Ancient Greek art and literature were the conventional media for the representation of reality. They did not however remain unaltered through various historic phases but they changed due to the expansion of knowledge and the evolution of political and social systems. In primitive societies the conception and interpretation of the world are based both on the experience of individuals and on the theory expressed by a social group, the latter being always more persuasive and acceptable. However, as the importance of experience increases, art tends to more and more realistic forms; or, to put it otherwise, Greek history and civilization gain importance as opposed to the mythological – traditional interpretation of the world.
The celebrated fifth century and the classical art of the time lie between this development from mythology to experience.
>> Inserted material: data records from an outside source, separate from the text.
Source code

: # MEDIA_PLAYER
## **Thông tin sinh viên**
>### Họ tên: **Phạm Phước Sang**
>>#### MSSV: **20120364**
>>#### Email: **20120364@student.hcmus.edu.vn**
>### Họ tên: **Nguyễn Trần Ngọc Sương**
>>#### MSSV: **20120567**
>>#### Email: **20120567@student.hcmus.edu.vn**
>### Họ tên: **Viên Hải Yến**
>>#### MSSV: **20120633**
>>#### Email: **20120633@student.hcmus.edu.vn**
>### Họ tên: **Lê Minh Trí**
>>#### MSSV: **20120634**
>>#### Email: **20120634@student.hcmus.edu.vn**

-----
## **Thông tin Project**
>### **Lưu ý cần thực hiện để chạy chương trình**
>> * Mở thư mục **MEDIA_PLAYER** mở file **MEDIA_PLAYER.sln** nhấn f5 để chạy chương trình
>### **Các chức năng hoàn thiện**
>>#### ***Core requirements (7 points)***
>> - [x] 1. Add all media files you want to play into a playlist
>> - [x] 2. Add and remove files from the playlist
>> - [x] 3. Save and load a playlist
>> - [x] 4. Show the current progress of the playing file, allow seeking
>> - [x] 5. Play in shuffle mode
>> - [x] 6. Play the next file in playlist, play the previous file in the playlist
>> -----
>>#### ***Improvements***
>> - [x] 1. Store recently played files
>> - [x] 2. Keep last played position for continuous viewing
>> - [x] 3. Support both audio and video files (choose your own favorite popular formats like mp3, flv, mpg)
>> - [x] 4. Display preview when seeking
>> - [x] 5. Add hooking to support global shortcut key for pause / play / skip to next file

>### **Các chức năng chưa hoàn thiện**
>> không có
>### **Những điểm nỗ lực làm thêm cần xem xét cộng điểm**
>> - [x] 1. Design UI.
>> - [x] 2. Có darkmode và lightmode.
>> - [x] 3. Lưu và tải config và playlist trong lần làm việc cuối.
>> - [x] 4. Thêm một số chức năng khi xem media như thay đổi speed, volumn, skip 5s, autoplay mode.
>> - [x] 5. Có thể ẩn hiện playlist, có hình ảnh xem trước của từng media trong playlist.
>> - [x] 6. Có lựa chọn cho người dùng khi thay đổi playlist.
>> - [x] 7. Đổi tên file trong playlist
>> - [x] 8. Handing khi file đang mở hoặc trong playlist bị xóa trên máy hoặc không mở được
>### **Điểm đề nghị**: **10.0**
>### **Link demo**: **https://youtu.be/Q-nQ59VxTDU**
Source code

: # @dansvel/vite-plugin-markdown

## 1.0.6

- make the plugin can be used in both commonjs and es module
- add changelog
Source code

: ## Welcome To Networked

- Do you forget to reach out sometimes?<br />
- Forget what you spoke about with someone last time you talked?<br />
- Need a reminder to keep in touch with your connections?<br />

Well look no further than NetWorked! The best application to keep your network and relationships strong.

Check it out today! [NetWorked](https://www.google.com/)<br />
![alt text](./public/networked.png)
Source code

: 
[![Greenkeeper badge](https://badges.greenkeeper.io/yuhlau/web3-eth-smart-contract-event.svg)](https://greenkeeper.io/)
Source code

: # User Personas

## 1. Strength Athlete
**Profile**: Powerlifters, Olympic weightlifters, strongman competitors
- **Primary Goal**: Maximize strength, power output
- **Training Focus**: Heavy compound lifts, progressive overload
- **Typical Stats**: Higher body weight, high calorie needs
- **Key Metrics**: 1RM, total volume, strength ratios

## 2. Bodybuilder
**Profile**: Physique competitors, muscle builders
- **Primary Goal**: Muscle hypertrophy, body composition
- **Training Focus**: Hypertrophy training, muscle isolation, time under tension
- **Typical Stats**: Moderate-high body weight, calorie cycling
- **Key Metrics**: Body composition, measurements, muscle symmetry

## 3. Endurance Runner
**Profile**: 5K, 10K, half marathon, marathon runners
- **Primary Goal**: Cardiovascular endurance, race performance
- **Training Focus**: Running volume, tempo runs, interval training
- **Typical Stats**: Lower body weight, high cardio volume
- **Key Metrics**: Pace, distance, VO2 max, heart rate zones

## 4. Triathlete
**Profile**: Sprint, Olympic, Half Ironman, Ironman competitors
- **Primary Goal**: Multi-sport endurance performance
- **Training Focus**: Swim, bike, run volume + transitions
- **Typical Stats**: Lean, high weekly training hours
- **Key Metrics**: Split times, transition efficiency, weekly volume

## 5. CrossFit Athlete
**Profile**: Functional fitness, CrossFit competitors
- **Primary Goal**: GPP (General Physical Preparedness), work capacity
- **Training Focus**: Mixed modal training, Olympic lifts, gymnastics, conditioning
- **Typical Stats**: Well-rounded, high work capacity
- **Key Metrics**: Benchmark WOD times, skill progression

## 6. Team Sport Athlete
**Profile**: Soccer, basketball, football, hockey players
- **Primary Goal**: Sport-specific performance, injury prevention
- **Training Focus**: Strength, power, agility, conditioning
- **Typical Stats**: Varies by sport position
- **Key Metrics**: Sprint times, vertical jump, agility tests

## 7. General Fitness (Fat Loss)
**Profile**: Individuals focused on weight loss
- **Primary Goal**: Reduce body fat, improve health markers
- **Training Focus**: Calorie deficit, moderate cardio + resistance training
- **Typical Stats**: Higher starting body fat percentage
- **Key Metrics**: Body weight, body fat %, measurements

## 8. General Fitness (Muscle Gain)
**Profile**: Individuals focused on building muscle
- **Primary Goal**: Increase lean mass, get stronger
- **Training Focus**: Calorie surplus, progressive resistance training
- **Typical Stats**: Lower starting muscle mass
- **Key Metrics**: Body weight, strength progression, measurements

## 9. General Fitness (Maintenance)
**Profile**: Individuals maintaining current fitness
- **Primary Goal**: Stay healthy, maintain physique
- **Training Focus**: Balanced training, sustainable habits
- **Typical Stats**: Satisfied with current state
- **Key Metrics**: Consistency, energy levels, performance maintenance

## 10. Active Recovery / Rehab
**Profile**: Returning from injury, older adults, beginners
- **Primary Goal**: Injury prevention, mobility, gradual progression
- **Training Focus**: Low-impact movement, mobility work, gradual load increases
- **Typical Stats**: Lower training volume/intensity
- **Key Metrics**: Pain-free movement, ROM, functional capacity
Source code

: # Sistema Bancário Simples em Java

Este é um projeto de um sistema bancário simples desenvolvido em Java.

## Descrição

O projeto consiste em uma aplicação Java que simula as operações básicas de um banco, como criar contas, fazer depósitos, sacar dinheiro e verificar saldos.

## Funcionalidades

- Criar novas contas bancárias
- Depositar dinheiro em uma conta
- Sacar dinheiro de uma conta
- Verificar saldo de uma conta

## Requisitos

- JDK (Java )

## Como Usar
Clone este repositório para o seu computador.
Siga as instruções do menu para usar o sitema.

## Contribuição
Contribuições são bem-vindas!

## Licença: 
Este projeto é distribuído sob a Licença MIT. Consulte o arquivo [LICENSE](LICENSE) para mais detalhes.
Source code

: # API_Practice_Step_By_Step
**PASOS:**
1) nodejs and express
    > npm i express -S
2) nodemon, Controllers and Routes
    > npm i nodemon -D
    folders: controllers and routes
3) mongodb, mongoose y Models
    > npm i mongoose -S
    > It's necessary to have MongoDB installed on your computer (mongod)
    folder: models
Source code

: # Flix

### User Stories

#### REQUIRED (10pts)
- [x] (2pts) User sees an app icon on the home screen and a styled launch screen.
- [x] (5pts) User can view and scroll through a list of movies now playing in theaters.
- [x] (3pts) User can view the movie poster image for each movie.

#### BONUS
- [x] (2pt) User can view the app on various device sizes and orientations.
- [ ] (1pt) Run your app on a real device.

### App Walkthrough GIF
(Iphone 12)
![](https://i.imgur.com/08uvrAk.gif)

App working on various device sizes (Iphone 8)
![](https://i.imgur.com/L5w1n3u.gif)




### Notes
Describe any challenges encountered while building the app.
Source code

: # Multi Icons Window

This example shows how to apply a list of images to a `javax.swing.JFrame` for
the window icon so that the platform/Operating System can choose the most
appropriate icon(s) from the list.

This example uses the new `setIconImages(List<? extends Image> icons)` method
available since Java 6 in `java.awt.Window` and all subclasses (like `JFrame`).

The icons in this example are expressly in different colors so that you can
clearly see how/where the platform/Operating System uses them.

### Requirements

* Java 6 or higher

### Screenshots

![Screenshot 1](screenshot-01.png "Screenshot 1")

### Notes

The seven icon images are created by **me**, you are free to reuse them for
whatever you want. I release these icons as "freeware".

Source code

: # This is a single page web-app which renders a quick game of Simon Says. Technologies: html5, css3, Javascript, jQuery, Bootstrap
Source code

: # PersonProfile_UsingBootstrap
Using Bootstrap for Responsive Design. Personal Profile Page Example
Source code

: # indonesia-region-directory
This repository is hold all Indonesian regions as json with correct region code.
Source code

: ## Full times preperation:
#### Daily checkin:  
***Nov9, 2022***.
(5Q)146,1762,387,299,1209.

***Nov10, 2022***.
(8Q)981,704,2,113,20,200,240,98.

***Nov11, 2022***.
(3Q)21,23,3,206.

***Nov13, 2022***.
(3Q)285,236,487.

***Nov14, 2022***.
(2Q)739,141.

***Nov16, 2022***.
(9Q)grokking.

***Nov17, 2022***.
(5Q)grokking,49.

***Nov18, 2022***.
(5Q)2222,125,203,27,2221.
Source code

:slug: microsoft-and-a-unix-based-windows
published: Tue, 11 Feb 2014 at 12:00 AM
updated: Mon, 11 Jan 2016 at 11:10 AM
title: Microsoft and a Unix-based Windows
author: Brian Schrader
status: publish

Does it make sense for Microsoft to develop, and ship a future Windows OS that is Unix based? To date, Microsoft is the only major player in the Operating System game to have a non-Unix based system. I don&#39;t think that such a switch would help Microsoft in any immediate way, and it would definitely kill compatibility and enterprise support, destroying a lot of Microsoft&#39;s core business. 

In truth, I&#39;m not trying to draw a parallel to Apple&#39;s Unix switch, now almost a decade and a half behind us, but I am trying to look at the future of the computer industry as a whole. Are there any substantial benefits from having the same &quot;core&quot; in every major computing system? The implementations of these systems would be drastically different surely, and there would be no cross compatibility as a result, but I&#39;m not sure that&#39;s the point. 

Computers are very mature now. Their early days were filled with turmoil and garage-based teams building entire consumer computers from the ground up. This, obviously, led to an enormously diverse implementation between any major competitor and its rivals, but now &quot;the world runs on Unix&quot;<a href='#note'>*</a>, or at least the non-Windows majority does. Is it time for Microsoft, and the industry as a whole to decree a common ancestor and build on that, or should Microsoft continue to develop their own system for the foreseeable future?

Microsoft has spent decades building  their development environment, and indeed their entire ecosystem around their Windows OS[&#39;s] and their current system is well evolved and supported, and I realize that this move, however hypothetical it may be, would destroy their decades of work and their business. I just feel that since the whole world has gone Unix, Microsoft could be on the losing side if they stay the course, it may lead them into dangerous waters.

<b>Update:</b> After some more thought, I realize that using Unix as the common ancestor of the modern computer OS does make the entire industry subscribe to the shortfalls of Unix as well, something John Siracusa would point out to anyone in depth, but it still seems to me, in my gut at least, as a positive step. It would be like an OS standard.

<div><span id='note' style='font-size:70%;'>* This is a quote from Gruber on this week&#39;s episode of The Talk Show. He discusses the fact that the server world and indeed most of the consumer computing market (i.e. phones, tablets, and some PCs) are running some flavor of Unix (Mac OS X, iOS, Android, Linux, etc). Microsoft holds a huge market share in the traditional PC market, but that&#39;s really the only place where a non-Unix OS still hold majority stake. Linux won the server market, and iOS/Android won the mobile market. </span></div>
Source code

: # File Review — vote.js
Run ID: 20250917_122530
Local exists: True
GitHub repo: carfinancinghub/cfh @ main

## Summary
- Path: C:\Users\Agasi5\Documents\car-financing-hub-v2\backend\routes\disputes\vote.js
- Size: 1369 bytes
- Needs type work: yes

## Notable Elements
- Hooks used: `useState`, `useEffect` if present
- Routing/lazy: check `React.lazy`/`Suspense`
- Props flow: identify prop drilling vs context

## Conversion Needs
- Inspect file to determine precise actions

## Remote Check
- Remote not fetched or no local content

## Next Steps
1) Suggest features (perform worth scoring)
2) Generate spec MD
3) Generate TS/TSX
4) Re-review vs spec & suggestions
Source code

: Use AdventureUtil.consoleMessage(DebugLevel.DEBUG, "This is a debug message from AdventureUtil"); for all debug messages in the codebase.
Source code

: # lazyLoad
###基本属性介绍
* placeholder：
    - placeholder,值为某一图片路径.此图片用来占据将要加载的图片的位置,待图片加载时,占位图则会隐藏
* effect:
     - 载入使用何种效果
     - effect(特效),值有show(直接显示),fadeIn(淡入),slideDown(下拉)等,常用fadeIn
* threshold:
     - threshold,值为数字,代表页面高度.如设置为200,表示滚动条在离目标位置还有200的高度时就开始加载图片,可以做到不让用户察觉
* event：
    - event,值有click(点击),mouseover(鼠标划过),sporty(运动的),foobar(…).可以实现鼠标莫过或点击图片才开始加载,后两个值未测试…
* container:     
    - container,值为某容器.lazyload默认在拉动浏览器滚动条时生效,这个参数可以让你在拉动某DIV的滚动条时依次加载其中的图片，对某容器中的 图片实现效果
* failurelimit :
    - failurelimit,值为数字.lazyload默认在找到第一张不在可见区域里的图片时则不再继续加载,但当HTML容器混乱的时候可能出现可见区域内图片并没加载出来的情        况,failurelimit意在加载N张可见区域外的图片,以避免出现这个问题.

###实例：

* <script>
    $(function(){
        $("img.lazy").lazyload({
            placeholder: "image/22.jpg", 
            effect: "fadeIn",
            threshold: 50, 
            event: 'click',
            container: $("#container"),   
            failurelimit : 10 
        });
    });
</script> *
Needless to say that when we refer to the new conception of the world and its representation we cannot but recall that the dawn of the fifth century coincides with the birth of the Athenian democracy. As much as the institution of democracy was a significant step towards political freedom (in which more citizens than ever before participated) so the novelties in the arts pointed towards a more empirical conception of life.
Democracy and theatre
Drama can be considered as the art par excellence of the fifth century since its embryonic stage (Thespis’s period), birth and growth coincide with the embryonic period (from Solon onwards), birth and full development of democracy. Democracy from its very nature is, according to Thucydides (2,37,1), the regime that has as a prerequisite the union and collaboration of all sociopolitical forces; drama is also a composite art that requires the creative participation of many artists and combines speech, motion, music, architecture and painting. The audience to which drama is addressed is the body of civilians. To accommodate this audience a new public edifice is created, the theatre, that is also frequently used for the public assembly. Beyond, however, this somehow superficial relation another more essential comparison can be made between democratic function and theatre. In the ecclesia (public assembly) the present and the future of the city were discussed. Tragedy in theatre represented the past. However, this representation was neither static nor was it based on the established common view. Founded on dialectics theatre treated myth in a way that exposed a new version and interpretation of the past. This kind of interpretation greatly diverges from the representation of past in the epos or religious art, and exactly there lies its significance. Divergence in interpretataion was conditioned by the character of the regime ranging from the despotic to the democratic – a divergence obvious in the plays of Aeschylus and Euripides – and naturally by the range of human thought from the naïve to the rational.